Nesta segunda fotografia, está à vista a erosão (inicial) ocorrida nos últimos 2 a 3 anos, num sector mais declivoso. Não será difícil perceber que em poucos anos, e com episódios de elevada pluviosidade, aquele sulco irá crescer, resta saber a dimensão que terá depois de muita chuva cair e milhares de bicicletas ali passarem.
Na primeira fotografia, está à vista o que fica depois de alguém pegar numa marreta e andar a partir lapiás à grande e à francesa, mesmo que isso seja proibido (Rede Natura 2000). Quem andou de marreta na mão nem sequer se deu ao trabalho que ver que até estavam ali fósseis...
Não gostei também de constatar que dois muros foram postos abaixo, de forma a que as bicicletas pudessem passar. Será isto preservar o património?!
Nesta quarta fotografia, mostro o trilho linear pelo meio do carvalhal. A ver vamos como vai ficar o sulco daqui a uns tempos. E depois, quando estorvar, abre-se um outro ao lado?
Passo agora a um outro exemplo, mas relacionado com uma prova de trail realizada em Fevereiro último (Trail de Conímbriga). Este troço situa-se no vale das buracas, local de interesse geomorfológico de interesse nacional, o qual devia estar devidamente protegido e ter já um plano de gestão.
No troço que destaco, não deveria passar quaisquer prova, já que é uma área muito sensível.
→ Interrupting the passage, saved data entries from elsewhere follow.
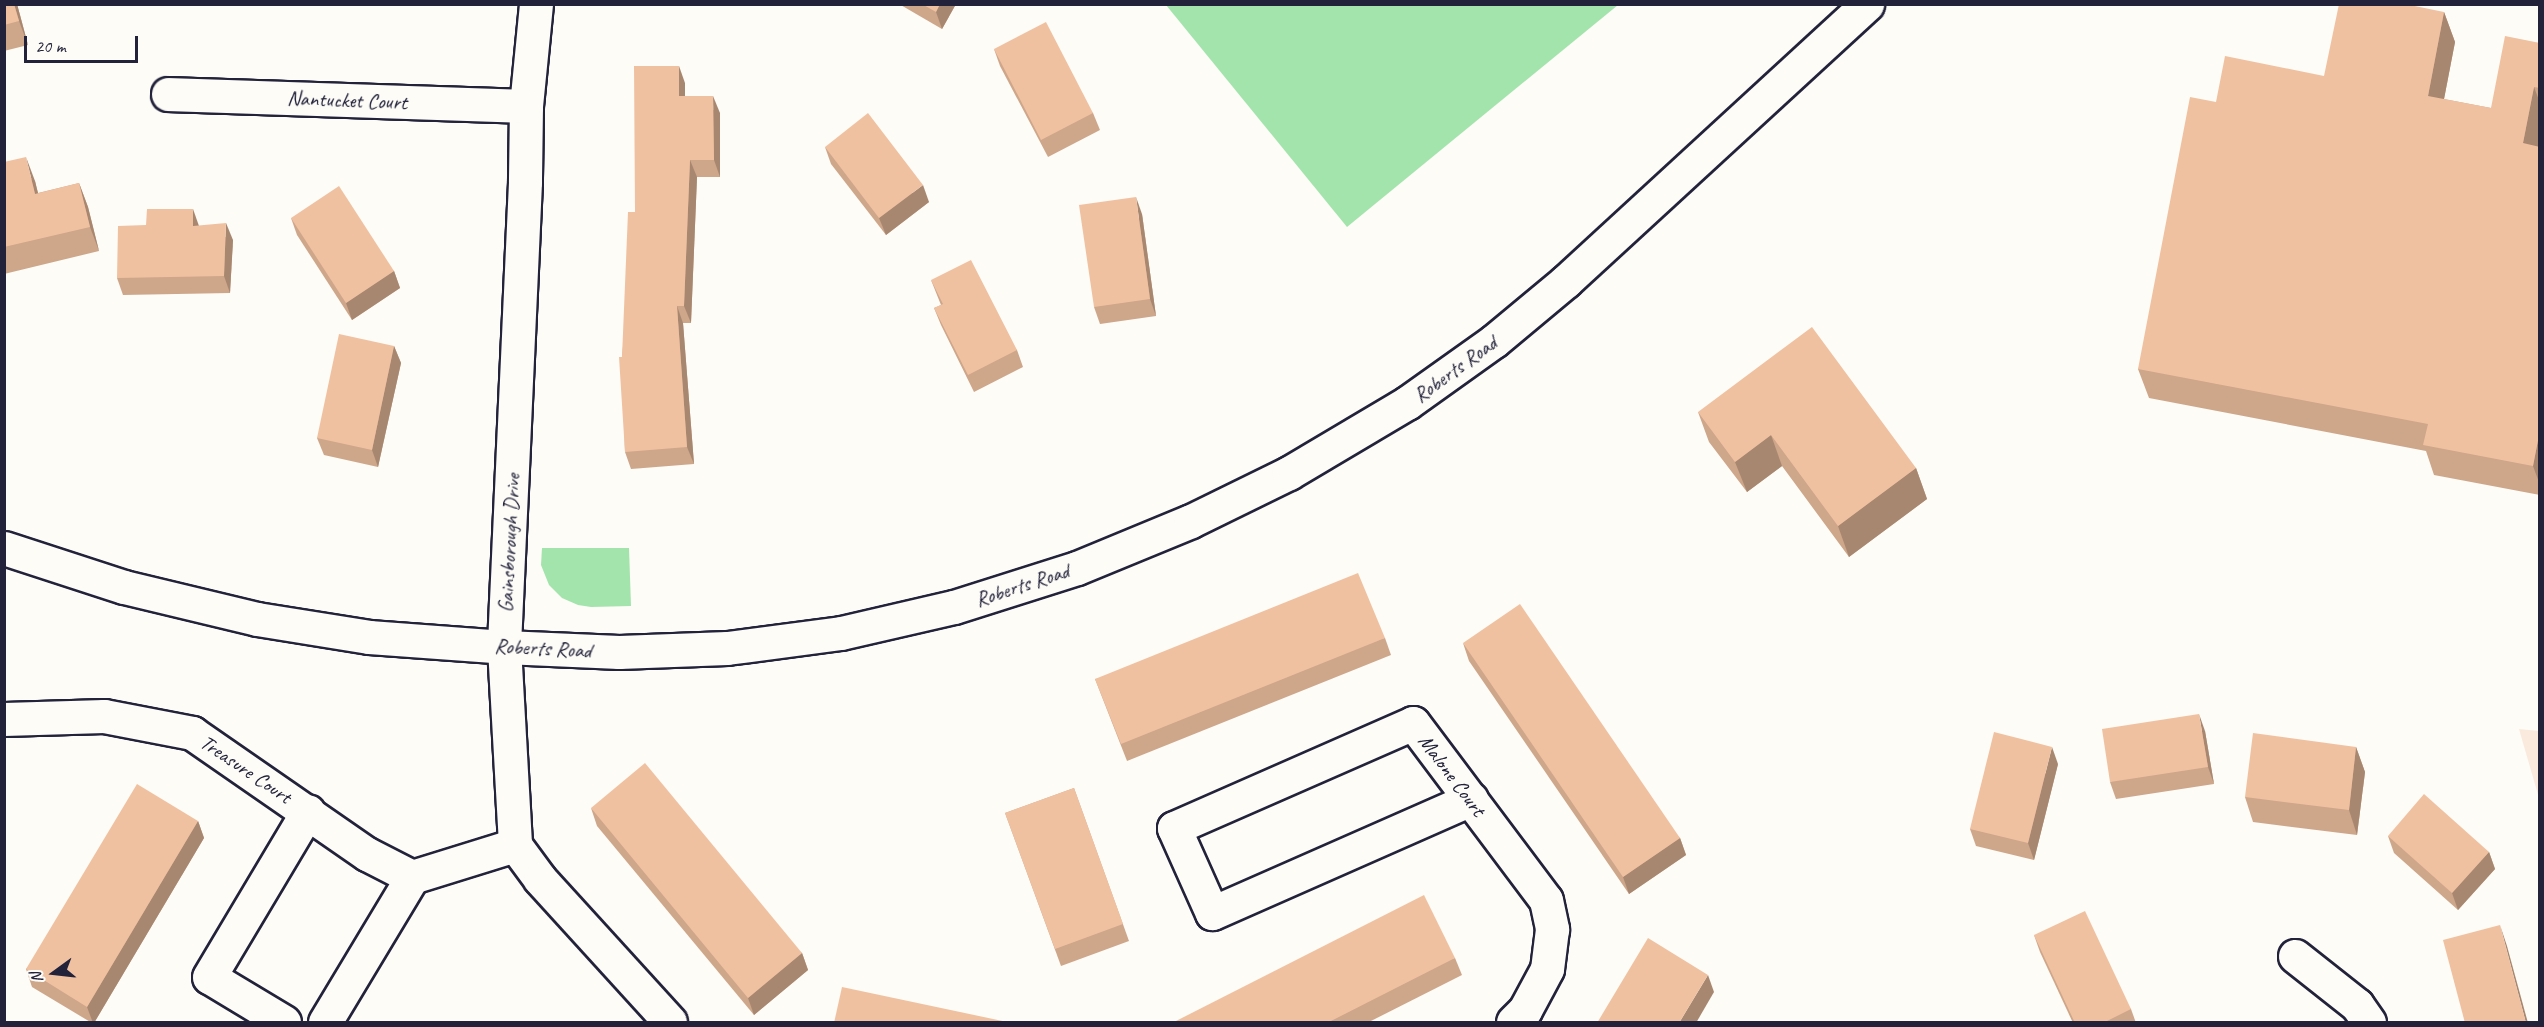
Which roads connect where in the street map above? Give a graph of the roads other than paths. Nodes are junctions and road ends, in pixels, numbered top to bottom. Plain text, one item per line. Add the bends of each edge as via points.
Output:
1 (536, 4) edge
2 (1867, 4) edge
3 (168, 94) dead end
4 (526, 106) junction
5 (4, 548) edge
6 (504, 647) junction
7 (4, 719) edge
8 (1470, 799) junction
9 (308, 810) junction
10 (515, 845) junction
11 (412, 877) junction
12 (2295, 956) dead end
13 (284, 1023) edge
14 (325, 1023) edge
15 (670, 1023) edge
16 (1513, 1023) edge
17 (2369, 1023) edge

1 - 4 street, Gainsborough Drive
2 - 6 street, Roberts Road via 1566,281 1494,341 1407,403 1289,473 1191,521 1077,567 954,607 841,633 727,648 619,652
3 - 4 street, Nantucket Court
4 - 6 street, Gainsborough Drive
5 - 6 street, Roberts Road via 124,587 257,619 369,637
6 - 10 street, Gainsborough Drive
7 - 9 street, Treasure Court via 104,716 192,733
8 - 8 street, Malone Court via 1413,723 1174,828 1212,913
8 - 16 street, Malone Court via 1546,900 1552,930 1547,969 1525,1010
9 - 11 street, Treasure Court via 368,854
9 - 13 street, Treasure Court via 209,977
10 - 11 street
10 - 15 street via 540,879
11 - 14 street
12 - 17 street via 2356,1005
Caso passasse na estrada em terra batida, aí até poderia concordar, mas agora passar num local onde não havia trilho e onde a inclinação é de 45º, aí é que não.
A Câmara Municipal de Condeixa deveria, no meu entender, promover factualmente a preservação do local, e não permitir a degradação do mesmo, pois é isso que está a acontecer. Uma coisa é passar pela estrada em terra (brita), outra é passar por onde não faz sentido, onde só degrada. Urge um plano de gestão deste LIGeom.
Fui ao local, já depois da prova, para elaborar um registo fotográfico que me permita monitorizar a situação nos próximos anos, coisa que ninguém se lembra de fazer. Não gostei de, passados 2 dias, constatar que as fitas de marcação ainda não tinham sido retiradas.
Penso que esta última fotografia é a que mais facilmente é percepcionada por todo/as, já que consegue-se observar o que fica depois da passagem de centenas de pessoas por aquele local com cerca de 35 a 40º de inclinação. Estes locais não aguentam tanta gente e todos os locais têm uma capacidade de carga limitada, a qual não deverá estar estudada para aquele local.
De todo o trajecto, cerca de 22 km, estes 400 metros eram de evitar. Com tanto caminho, para quê passar num local que além de sensível, não tinha caminho?
E, para finalizar, deixo algumas ligações, onde os interessados por esta problemática podem de alguma forma perceber (caso entendam inglês) a problemática associada aos trilhos:
Como já referi, não é uma questão de fundamentalismo nem de imobilismo, é sim de preservação de locais de grande valor patrimonial. Para isso há que criar regras que permitam o usufruto deste património de uma forma sustentada, só assim poderemos realmente usufruir das coisas que gostamos!
Penso que depois deste comentário, fica "tudo" esclarecido, podendo agora ser lançado um debate, sem estereótipos.